- Requirement: Locate each line of the records that contains the word "Bilecik", and copy those lines.
━━━ Dataset entries ━━━
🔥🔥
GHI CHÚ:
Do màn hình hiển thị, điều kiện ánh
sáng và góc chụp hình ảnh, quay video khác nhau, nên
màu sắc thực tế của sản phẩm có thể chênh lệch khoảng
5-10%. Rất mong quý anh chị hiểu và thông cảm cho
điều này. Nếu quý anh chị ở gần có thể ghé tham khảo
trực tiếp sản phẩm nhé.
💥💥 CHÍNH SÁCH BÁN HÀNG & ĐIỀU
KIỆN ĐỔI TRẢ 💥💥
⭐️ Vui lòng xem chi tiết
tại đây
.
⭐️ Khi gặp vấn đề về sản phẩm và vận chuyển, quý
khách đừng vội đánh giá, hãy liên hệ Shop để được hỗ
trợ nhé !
━━━
━━━ Dataset entries ━━━
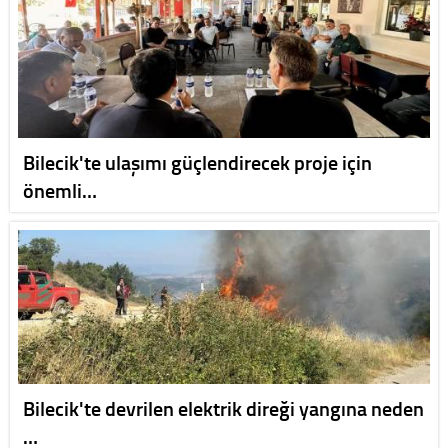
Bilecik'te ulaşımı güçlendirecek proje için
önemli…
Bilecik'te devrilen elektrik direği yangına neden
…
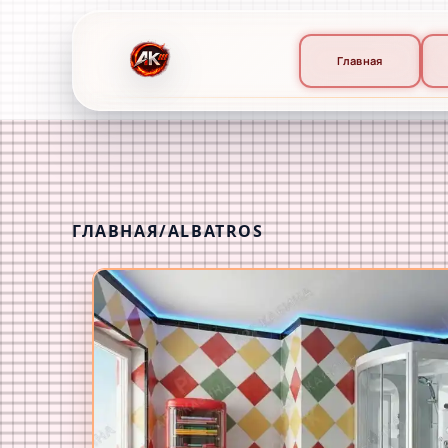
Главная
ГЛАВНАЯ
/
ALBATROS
━━━
- Result:
Bilecik'te ulaşımı güçlendirecek proje için
Bilecik'te devrilen elektrik direği yangına neden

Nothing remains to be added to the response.